→ **What you should do**
Find and copy each line of the records where the string "children" shows up.

→ **Record set**
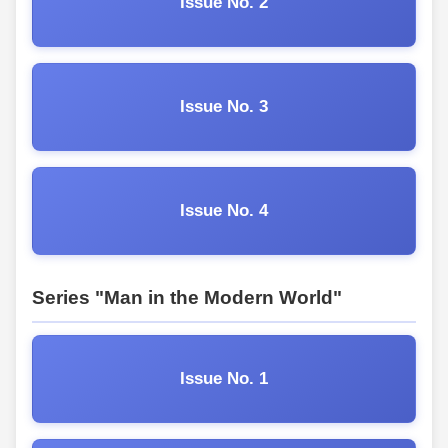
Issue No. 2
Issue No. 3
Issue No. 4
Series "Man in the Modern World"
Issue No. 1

==

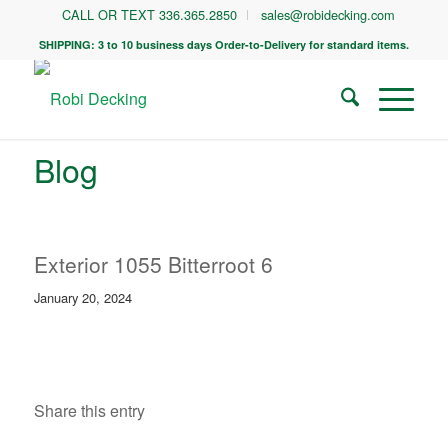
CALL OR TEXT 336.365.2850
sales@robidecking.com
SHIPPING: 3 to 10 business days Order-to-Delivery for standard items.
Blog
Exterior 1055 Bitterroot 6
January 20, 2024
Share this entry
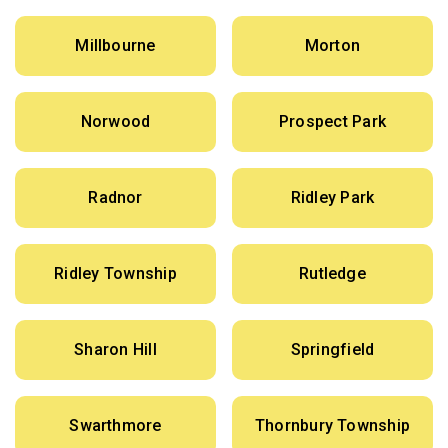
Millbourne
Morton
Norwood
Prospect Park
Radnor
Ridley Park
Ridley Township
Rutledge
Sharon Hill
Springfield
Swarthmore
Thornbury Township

---

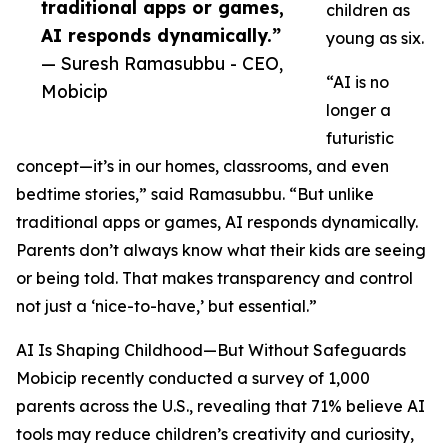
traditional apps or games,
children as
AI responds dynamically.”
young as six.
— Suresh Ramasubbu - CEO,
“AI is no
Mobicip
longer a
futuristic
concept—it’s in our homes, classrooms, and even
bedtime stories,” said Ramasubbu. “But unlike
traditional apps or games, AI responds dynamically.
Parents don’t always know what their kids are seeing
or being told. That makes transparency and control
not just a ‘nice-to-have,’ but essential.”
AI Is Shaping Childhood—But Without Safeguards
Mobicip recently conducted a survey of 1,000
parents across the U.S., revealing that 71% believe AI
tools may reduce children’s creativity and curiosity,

→ **Output of the exercise**
children as
tools may reduce children’s creativity and curiosity,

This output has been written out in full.